-- Excerpt to read follows --

Wednesday, March 29, 2017

Death Of A River Guide by Richard Flanagan


Aljaz Cosini, a Tasmanian, has signed on as lead guide on a rafting trip down the Franklin River in Tasmania.  Cosini has been away from his homeland for a decade and is not in the best of shape for such a grueling job, but he's broke and needs a job.  His co-guide, Cockroach, is young and strong but doesn't know the river at all.  Still, it's a week and they need the money.  They collect their group who are a typical group of tourists and set out.  But the river is in the mood for blood.  The weather turns and steady rain causes the river to rise precipitously  When one of the tourists makes a foolhardy move, Aljaz jumps into the river to save him.  Instead, he finds himself head down stuck between two rocks, slowly drowning.

As his last minutes tick away, Aljaz finds himself having a series of visions.  He sees his life rush past, with jobs from footballer to sailor to handyman.  His marriage to the only woman he has ever really loved flashes past with the reason it failed in the biggest tragedy of his life.  He not only sees his own life, but that of his ancestors.  That includes his parents.   Harry marries an Eastern European woman he finds and falls in love with in Italy in a misbegotten attempt to become a sewing machine salesman.  They return instead to Tasmania where they live out their lives, their closest friend the midwife who assists at Aljaz's birth.  But Aljaz sees even further back to ancestors such as Ned Quade, who comes to Tasmania as the result of transportation for a crime he doesn't even remember.  He also has visions of the Aboriginal woman whose place in his genetic background is never talked about.

-- Excerpt to read concluded --
-- Provided material follows --

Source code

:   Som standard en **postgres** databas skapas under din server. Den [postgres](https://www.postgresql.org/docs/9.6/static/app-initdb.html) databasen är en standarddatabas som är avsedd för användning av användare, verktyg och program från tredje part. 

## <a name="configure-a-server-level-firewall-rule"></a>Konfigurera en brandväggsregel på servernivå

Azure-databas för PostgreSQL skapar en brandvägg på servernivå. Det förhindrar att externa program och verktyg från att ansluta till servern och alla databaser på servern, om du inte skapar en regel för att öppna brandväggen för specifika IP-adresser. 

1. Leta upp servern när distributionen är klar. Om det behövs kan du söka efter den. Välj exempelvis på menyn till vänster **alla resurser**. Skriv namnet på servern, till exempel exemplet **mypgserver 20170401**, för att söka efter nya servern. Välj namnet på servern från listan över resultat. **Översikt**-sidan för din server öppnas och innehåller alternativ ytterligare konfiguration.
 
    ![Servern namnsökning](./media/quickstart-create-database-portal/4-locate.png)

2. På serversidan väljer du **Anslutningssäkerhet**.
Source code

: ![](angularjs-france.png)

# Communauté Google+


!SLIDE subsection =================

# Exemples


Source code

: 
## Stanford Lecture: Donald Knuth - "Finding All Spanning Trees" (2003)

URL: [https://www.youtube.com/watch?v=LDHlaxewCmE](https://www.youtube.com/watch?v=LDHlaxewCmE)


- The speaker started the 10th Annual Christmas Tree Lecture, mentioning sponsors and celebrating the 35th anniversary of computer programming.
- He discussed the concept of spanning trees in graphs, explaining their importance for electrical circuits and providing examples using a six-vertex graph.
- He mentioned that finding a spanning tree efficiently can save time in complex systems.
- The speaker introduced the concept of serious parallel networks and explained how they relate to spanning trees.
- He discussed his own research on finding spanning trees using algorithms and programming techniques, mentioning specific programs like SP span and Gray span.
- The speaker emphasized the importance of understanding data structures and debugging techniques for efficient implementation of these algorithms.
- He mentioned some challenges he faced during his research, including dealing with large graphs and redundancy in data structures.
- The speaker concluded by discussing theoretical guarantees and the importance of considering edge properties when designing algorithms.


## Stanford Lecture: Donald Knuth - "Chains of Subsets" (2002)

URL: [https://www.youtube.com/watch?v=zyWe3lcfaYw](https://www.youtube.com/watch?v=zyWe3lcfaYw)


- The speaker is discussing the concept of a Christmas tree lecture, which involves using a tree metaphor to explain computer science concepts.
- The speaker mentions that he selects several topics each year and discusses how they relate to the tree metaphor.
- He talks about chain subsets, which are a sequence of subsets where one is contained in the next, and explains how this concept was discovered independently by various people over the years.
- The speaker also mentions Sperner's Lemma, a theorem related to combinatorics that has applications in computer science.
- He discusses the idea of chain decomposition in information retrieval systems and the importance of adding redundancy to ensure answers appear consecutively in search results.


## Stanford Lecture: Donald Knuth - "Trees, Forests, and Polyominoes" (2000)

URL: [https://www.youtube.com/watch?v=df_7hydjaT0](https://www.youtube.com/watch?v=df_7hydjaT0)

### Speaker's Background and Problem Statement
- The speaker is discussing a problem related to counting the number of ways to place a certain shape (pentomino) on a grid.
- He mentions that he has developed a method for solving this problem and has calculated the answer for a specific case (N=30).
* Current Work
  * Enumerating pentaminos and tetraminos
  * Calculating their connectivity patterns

-- Provided material concluded --

__What you need to do__
1. In the book review, rewrite the passage between "Wednesday, March 29, 2017" and "rocks, slowly drowning.", inclusive, substituting "kayaking trip" for "rafting trip".
2. According to the book review, why does Aljaz Cosini take the lead guide job even though he is not in good shape for such grueling work? Answer in one to three sentences.
3. In the book review, how did Ned Quade come to Tasmania?

__Solutions__
1.
Wednesday, March 29, 2017

Death Of A River Guide by Richard Flanagan


Aljaz Cosini, a Tasmanian, has signed on as lead guide on a kayaking trip down the Franklin River in Tasmania.  Cosini has been away from his homeland for a decade and is not in the best of shape for such a grueling job, but he's broke and needs a job.  His co-guide, Cockroach, is young and strong but doesn't know the river at all.  Still, it's a week and they need the money.  They collect their group who are a typical group of tourists and set out.  But the river is in the mood for blood.  The weather turns and steady rain causes the river to rise precipitously  When one of the tourists makes a foolhardy move, Aljaz jumps into the river to save him.  Instead, he finds himself head down stuck between two rocks, slowly drowning.

2. He takes the job because he is broke and needs work.

3. He came as the result of transportation for a crime he does not even remember.